GOAL OF THE EXERCISE: Name every reason the text on competitiveness gives for why some organizations fail.

TEXT SEGMENT:
7. Inventory management- Competition depends on meeting customers’ demand satisfactorily by
keeping minimum inventory.
8. Supply chain management- Competition depends on proper synchronization (harmonization)
of the supply chain of producing products/services and delivering them to customers.
9. Service and service quality- Competition depends on various types of services provided to
customers and also on the quality of those services.
10. Managers and workers - Competition depends on managerial decisions and also on the skills
of the concerned workers.

Some Organizations Fail because of the following reasons:


1. Too much emphasis on short-term financial performance – Some companies want to make
more profit in a shorter time and hence they fail to achieve long term trustworthiness of their
business.
2. Failing to take advantage of strengths and opportunities – Some companies fail to utilize their
full strength and opportunities in business and hence they fail to succeed in the competitive
market.
3. Neglecting operations strategy - Some companies fail to adapt an appropriate strategy for their
business and hence fail to compete in the market, which in turn leads to business failure.
4. Failing to recognize competitive threats - Some companies has the tendency of negligence to
their competitors and hence fail to compete with them. Consequently, they fail in business.
Competitiveness, Strategy and Productivity | M A Hoque

5. Too much emphasis in product and service design and not enough on improvement – Some
companies do not spend enough time in improvement of product and service design, and hence
they cannot compete in the market. As a result they fail in business in the long run.

DATA EXCERPTS:
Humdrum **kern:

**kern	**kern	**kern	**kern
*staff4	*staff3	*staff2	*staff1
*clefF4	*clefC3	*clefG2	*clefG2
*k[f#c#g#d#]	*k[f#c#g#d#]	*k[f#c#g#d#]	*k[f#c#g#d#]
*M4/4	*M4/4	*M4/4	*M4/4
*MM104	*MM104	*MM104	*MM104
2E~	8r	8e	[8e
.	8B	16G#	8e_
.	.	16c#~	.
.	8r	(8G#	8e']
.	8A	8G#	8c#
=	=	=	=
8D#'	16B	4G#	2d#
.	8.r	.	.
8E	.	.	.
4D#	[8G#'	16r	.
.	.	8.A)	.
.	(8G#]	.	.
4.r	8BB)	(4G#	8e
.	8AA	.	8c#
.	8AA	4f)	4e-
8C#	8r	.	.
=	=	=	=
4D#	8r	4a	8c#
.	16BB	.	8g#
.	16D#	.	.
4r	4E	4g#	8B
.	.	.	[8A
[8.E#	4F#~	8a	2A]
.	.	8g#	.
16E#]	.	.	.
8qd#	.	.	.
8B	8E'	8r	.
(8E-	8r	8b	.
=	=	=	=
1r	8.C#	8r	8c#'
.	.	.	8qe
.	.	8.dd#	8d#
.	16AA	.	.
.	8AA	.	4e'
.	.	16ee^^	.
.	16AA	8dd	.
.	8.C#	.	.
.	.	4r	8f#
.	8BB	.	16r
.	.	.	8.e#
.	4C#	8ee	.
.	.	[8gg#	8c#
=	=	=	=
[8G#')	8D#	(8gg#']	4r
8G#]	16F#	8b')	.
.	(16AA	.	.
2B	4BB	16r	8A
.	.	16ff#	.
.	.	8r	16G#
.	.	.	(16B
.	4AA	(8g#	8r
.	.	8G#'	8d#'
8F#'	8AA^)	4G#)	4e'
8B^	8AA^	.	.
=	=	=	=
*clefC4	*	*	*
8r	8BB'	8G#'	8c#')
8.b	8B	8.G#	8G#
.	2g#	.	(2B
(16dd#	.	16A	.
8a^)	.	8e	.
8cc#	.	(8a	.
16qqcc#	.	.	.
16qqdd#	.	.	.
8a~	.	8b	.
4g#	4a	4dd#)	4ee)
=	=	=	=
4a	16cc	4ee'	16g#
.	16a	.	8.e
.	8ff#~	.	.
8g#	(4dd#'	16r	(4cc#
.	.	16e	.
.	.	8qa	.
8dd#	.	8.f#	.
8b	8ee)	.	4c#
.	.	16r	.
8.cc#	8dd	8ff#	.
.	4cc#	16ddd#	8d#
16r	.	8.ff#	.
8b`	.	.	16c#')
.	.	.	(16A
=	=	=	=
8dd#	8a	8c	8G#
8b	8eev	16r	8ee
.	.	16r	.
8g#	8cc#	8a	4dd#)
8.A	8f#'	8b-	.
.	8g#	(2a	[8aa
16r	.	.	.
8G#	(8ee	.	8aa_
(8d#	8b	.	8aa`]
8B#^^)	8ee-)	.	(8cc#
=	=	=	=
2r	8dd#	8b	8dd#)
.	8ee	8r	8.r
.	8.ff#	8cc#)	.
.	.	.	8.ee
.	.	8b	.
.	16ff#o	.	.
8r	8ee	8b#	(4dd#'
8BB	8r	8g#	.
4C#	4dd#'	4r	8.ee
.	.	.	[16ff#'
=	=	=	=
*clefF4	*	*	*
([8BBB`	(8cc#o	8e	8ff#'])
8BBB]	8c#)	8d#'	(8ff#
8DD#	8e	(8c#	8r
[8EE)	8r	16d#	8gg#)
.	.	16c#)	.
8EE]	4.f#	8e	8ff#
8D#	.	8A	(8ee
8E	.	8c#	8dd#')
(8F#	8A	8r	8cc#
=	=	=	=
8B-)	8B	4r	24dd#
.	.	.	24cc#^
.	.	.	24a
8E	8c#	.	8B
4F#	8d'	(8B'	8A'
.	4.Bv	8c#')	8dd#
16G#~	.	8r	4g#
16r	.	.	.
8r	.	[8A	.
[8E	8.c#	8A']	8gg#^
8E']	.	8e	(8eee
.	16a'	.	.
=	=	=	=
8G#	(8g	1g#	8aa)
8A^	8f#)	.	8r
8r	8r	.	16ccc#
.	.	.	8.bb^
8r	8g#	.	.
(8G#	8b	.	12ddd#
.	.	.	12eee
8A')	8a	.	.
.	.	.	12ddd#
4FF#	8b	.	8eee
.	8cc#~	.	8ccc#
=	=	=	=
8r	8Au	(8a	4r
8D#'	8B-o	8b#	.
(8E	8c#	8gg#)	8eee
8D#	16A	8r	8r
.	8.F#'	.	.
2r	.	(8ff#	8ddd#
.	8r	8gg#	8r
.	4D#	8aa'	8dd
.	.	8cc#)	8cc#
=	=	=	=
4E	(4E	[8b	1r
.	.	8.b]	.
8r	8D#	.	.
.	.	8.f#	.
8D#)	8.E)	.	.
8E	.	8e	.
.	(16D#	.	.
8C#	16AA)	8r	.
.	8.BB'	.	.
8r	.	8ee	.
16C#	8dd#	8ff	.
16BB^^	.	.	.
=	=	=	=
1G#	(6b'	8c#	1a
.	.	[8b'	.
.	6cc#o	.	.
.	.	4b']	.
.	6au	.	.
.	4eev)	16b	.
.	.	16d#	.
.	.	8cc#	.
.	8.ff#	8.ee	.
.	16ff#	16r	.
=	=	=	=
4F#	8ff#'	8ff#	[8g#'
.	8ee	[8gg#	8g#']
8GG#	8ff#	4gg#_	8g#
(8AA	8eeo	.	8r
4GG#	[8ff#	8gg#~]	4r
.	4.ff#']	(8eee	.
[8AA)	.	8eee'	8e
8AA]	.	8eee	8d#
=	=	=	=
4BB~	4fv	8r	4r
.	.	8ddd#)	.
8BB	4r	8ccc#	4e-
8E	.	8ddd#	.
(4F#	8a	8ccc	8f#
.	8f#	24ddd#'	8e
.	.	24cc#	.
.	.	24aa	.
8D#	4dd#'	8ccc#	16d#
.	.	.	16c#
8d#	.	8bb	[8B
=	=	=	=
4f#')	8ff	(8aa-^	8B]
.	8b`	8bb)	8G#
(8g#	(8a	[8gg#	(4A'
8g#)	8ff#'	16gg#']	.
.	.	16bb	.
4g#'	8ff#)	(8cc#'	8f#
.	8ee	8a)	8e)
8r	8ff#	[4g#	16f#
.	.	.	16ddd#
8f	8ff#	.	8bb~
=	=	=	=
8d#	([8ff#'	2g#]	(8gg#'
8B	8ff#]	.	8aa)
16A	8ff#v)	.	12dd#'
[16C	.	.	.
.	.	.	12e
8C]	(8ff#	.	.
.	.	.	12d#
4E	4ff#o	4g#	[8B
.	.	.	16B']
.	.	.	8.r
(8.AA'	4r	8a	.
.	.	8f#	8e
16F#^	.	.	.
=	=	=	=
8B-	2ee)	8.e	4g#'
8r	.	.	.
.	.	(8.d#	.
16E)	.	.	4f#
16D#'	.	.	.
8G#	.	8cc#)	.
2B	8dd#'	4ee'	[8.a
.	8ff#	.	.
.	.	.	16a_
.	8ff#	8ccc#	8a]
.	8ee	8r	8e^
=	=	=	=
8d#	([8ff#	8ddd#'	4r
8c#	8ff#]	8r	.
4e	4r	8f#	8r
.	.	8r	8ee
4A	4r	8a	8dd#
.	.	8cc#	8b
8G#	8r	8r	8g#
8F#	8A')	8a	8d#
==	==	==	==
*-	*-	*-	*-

SOLUTION TO THIS PROBLEM:
1. Too much emphasis on short-term financial performance
2. Failing to take advantage of strengths and opportunities
3. Neglecting operations strategy
4. Failing to recognize competitive threats
5. Too much emphasis in product and service design and not enough on improvement